On Purpose For Purpose (Part 2) Growing In God’s Love Colossians 2:6-7 Pastor Carey January 27, 2018

The Christian walk is much like riding a bicycle; we are either moving forward or falling off. Don Lyon once wrote: “If you have the spirit without the word, you blow up; if you have the word without the spirit, you dry up; if you have both the word and the spirit, you grow up!

Each and every person and church are created by God on purpose and for purpose but do we know our purpose – individually and corporately?  In 1999, Bethia adopted a new mission or purpose statement.  Not because we were mission-less, but because it is vital to our future that we understand what and who we are called to do and called to be at Bethia!  Every now and again it is important to review our mission/purpose statement especially as we are transitioning into a much larger church with a broader ministry than we had in 1999, While we are called to do new ministry as well as continue to do existing ministry, everything we do still must find its roots in our 3-fold purpose statement to experience, grow and share God’s love.  Last week we talked about experiencing God’s love.  Today we discuss growing.

This second arm of our purpose statement is an area of great concern for me.  Because our individual and our corporate growth is vital to the other two parts of our mission statement.  No growth means no new experience and no sharing.  No experience means no growth and no sharing.  In essence, we share through the overflow of our experiences with God and through the growth of our faith.  Old growth is not growth at all.  Old experiences fail to reveal the promise that God is always doing new things.

So here is the confronting question we all must answer: how well are you growing in Christ right now?  What are some of your methods or styles of growth – worship; SS classes; Bible study (personal or corporate); devotional time; retreats; teaching; choir; interaction with other Christians; accountability groups; Christian TV or music?  When our growth stops, there is a problem.  It is obvious to see a lack of growth in a child, but not so easy to detect a lack of growth in an adult.  When a Christian disciple is not growing, something is not right, for Paul reminds in our scripture passage today that we are to rooted, built up and strengthened in Christ.  Growth is a continuing process not and not a one-time event.
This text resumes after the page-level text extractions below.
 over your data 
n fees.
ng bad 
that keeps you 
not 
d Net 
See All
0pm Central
1) Growth is not a spectator sport – we must actively and purposefully work at it.  Jeremiah wrote in Lam. 3 that God’s mercy or compassions never fail, they are new every morning.  Our calling as Jesus’ disciple is to learn more and more about Him each and every day.  We do this when we open ourselves to the Holy Spirit’s leading and teaching.  We grow in our faith as we discover personally how God is at work all around us in others and in us.  What have you intentionally learned about the nature of God lately?  One Bible teacher once said that he felt our time in heaven will be spent learning new things about God – and it will take an eternity to do it!

2) Growth takes time.  A group of tourists were visiting a quaint village in Europe and noticed an elderly man sitting on his front porch.  As they walked by, one of them asked the man, “Were any great men born in this village?”  “Nope” the older man replied, “only babies!”

His response is a wonderful reminder that there are no instant mature disciples.  Growth takes time.  Each new day builds upon the previous day’s growth.

3) Growth is difficult.  We learn some of our best lessons of the faith during the most difficult and painful times.  Those tough lessons we learn also prepare to be a source of strength and teaching to others who will have similar experiences.

A master gardener once talked about how she could give new bedding plants the rough treatment at times – for their own good just before she plants them in her garden.  She said it could be the best thing a gardener could do to help the plant survive.  She said that as she pulls the plants out of the plastic pots, she looks at the soil ball and their roots.  If the plant has been growing in that pot so long that its roots are circling the bottom, she jabs her finger into the bottom and pulls down to untangle the roots.  She said that most plants shrug off this treatment and in doing this, she gives the roots an opportunity to grow deeper, stronger and enable the plant to thrive.

Christians can often resemble root bound plants.  We grow complacent and comfortable where we are.  If not careful, our roots circle around and around in the same small area, no longer reaching out for life, nourishment and growth. The best thing God can do for us at times is to shake up our roots and place us in new soil.

So how well are you growing in Christ right now?  No more excuses.  Let’s get growing in Christ!